:: Problem description ::
Lay out as a numbered list the part of the material that opens with the line containing "ormance énergétique rendent indispensable le" and closes with the line containing "e projet le nécessite, sans compromettre la", including both of those lines and leaving out any blank lines.

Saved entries
++++++++

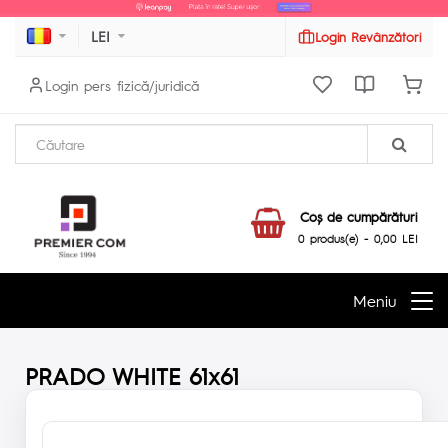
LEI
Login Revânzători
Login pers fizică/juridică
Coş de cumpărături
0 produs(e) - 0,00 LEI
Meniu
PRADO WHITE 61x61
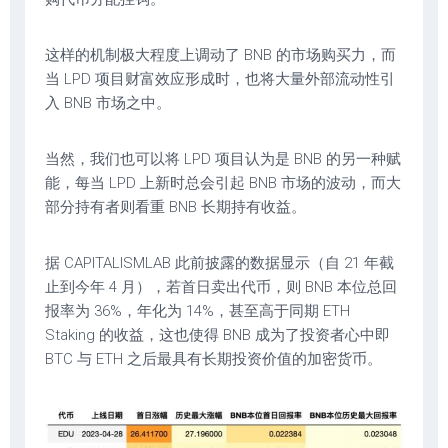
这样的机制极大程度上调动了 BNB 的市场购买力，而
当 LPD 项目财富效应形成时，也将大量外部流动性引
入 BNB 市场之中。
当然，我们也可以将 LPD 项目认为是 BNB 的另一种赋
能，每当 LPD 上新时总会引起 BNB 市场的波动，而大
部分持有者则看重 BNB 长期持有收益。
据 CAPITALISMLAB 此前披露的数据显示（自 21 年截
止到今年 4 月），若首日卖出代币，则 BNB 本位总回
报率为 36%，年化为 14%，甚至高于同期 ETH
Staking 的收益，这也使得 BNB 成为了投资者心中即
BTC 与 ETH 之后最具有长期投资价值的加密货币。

++++++++

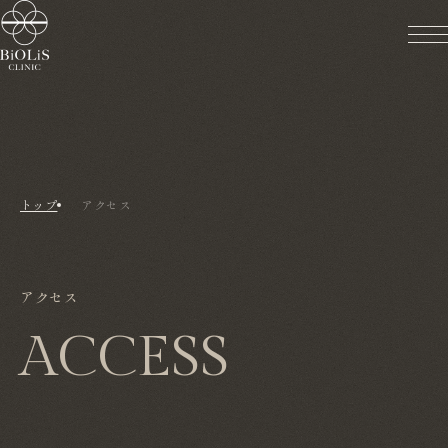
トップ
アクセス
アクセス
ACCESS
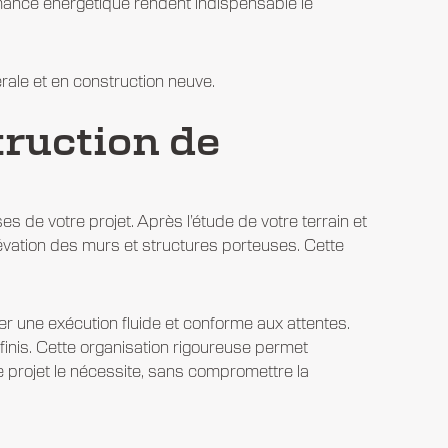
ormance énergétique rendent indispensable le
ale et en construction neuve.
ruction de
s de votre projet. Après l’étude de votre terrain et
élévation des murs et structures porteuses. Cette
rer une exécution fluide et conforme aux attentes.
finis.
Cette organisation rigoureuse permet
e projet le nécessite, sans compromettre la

++++++++

:: Result ::
1. ormance énergétique rendent indispensable le
2. ale et en construction neuve.
3. ruction de
4. s de votre projet. Après l’étude de votre terrain et
5. élévation des murs et structures porteuses. Cette
6. rer une exécution fluide et conforme aux attentes.
7. finis.
8. Cette organisation rigoureuse permet
9. e projet le nécessite, sans compromettre la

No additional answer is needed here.